Ряд мотивов «Бледного огня» и «Творимой легенды» очень близки: в обоих случаях перед нами островное государство, полное средневековой романтики, и литератор, который является или воображает себя его королем. Перед нами самозванцы и, как всегда, остается сомнение: а может быть, вот этот и на самом деле король? В обоих случаях мы с трудом различаем между памятью и бредом, фантазией и ностальгией. «В этой яркой стране сочетается фантазия с обычностью, и к воплощениям стремятся утопии»[883]. При удаче само знание – тайное, но разделенное с читателями – ведет так далеко, как завело Триродова. Метафоры осуществятся, как это грезилось Пастернаку. Поэт этого мира станет королем мира иного.

Как было замечено критиком, близким к Сологубу, подруга Триродова Елисавета, она же королева Ортруда, похожа на императрицу Елисавету Алексеевну, супругу Александра I. Автор лепит из того материала, которым располагает; а материал этот взят из местной истории, а точнее, из того ее периода, который только и ценили современники Сологуба.

Елисавета, Елисавета,

Приди ко мне!

Я умираю, Елисавета,

Я весь в огне.

Но нет ответа

На страстный зов.

В стране далекой Елисавета,

В стране отцов[884].

Под редакцией супруги самого Сологуба появилась решительная интерпретация этих стихов и прозы:

Когда я читаю этот призыв [Сологуба], мне все кажется, что это не кто иной, как та же Елисавета, которая бывала у Триродова. Я могу даже почти уверенно сказать, что это не кто иной, как ‹…› императрица Елисавета Алексеевна[885].

В этом третья природа Триродова: провинциальный учитель, он не только заморский король, но и российский император. Призывая императрицу, сам автор становится самозванцем. Он рассказывает о желании, суть которого в недоступности удовлетворения, – и потому относит свой предмет назад в историю. Таков механизм всякого письма. Разделенная любовь, обретенное счастье, завоеванная власть, осуществленная утопия – все это если и возможно, то вне рамок текста. Текст не сулит власти, но дает удовольствие. Потому в него так легко укладываются фальшивые претензии: напоминая о зыбких основаниях авторской власти, они деконструируют и литературное авторство, и политическую власть. Самозванцы – Пугачев и Отрепьев, Остап Бендер и Кинбот – романтичны так же, как – обратный случай – разлученные с властью властители: Наполеон на своих последних островах; Александр, перевоплотившийся в Федора Кузьмича; Николай, копавший картошку вместе с охраной; Троцкий в заокеанском изгнании.

Раздел данных
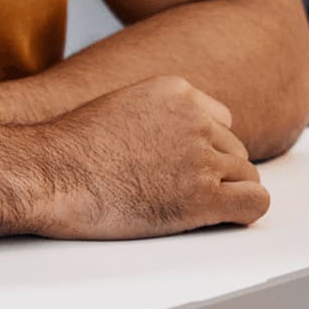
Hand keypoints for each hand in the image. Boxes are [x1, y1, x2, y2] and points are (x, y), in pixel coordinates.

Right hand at [31, 74, 269, 238]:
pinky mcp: (203, 195)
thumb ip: (159, 115)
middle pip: (235, 150)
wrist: (53, 173)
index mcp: (176, 91)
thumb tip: (173, 140)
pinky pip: (255, 202)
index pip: (221, 120)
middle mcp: (195, 118)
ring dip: (223, 194)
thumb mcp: (122, 106)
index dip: (204, 147)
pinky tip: (220, 218)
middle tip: (178, 192)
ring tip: (186, 207)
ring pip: (246, 176)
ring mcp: (201, 155)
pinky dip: (243, 212)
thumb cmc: (73, 148)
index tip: (181, 165)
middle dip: (214, 172)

Список заданий
#1 Переведите на английский язык предложение из исходного текста: «Текст не сулит власти, но дает удовольствие.»
#2 Выпишите из исходного текста фрагмент между словами "Как было замечено" и "ценили современники Сологуба." включительно.

Письменные ответы
#1 The text does not promise power, but it gives pleasure.

#2
Как было замечено критиком, близким к Сологубу, подруга Триродова Елисавета, она же королева Ортруда, похожа на императрицу Елисавету Алексеевну, супругу Александра I. Автор лепит из того материала, которым располагает; а материал этот взят из местной истории, а точнее, из того ее периода, который только и ценили современники Сологуба.